JUDGMENT OF ADADE J.S.C.
Adade J.S.C. delivered the judgment of the court. Section 10 (7) of the Courts Act, 1971 (Act 372) stipulates that:
“7. The Court of Appeal shall not entertain any appeal unless the appellant has fulfilled all the conditions [of appeal] prescribed by the Rules of Court."
(The emphasis is ours.) The said conditions of appeal require, inter alia, that the appellant shall file a notice of appeal within the prescribed [p.403] time as provided by rule 10 of the Supreme Court Rules, 1962 (L.I. 218), and, in addition, fulfil the conditions imposed by the registrar of the trial court at the time of settling the record of appeal, viz:
"(a) that the appellant shall as provided by L.I. 218, r. 12 (4) ‘deposit ... a sum ... to cover the estimated expense of making up and forwarding the record of appeal …’and in addition,
(b) in compliance with L.I. 218, r. 13 deposit such sum . . . or give security therefore by signing a bond . . . for the due prosecution of the appeal and for the payment of any costs which may be ordered to be paid by the appellant."
The registrar normally sets a time limit within which the conditions imposed by him pursuant to rules 12 (4) and 13 are to be fulfilled, usually one month.
The question posed for resolution in this ruling is: what happens if the appellant fails to fulfil the conditions imposed by the registrar under rules 12 (4) and 13 of L.I. 218, either at all or within the correct time?

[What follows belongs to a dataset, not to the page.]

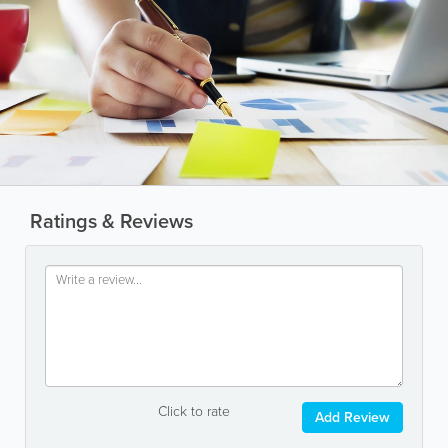
Ratings & Reviews
Click to rate
Add Review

In this case the Circuit Court, Tarkwa gave judgment against the defendant-appellant on 6 January 1983. She duly filed an appeal to the Court of Appeal on 18 January 1983, and on the same day filed an application at Tarkwa to stay execution of the judgment. The application was dismissed on 18 February 1983. The record of appeal was settled on 6 May 1983, at which the appellant was enjoined to deposit. ¢400 cash to cover the cost of preparing the record as required by rule 12 (4) of L.I. 218 and a further sum of ¢300 or sign a bond in lieu, for the due prosecution of the appeal as required under rule 13 of L.I. 218. The appellant was given one month, effective 6 May 1983, to fulfil these conditions. The appellant's counsel was present at the settlement. Neither the respondent nor his counsel was present. As is permitted by the rules, the appellant repeated her application for stay in the Court of Appeal. It seems that she failed to appear in the said court, which on 13 June 1983 struck it out for want of prosecution.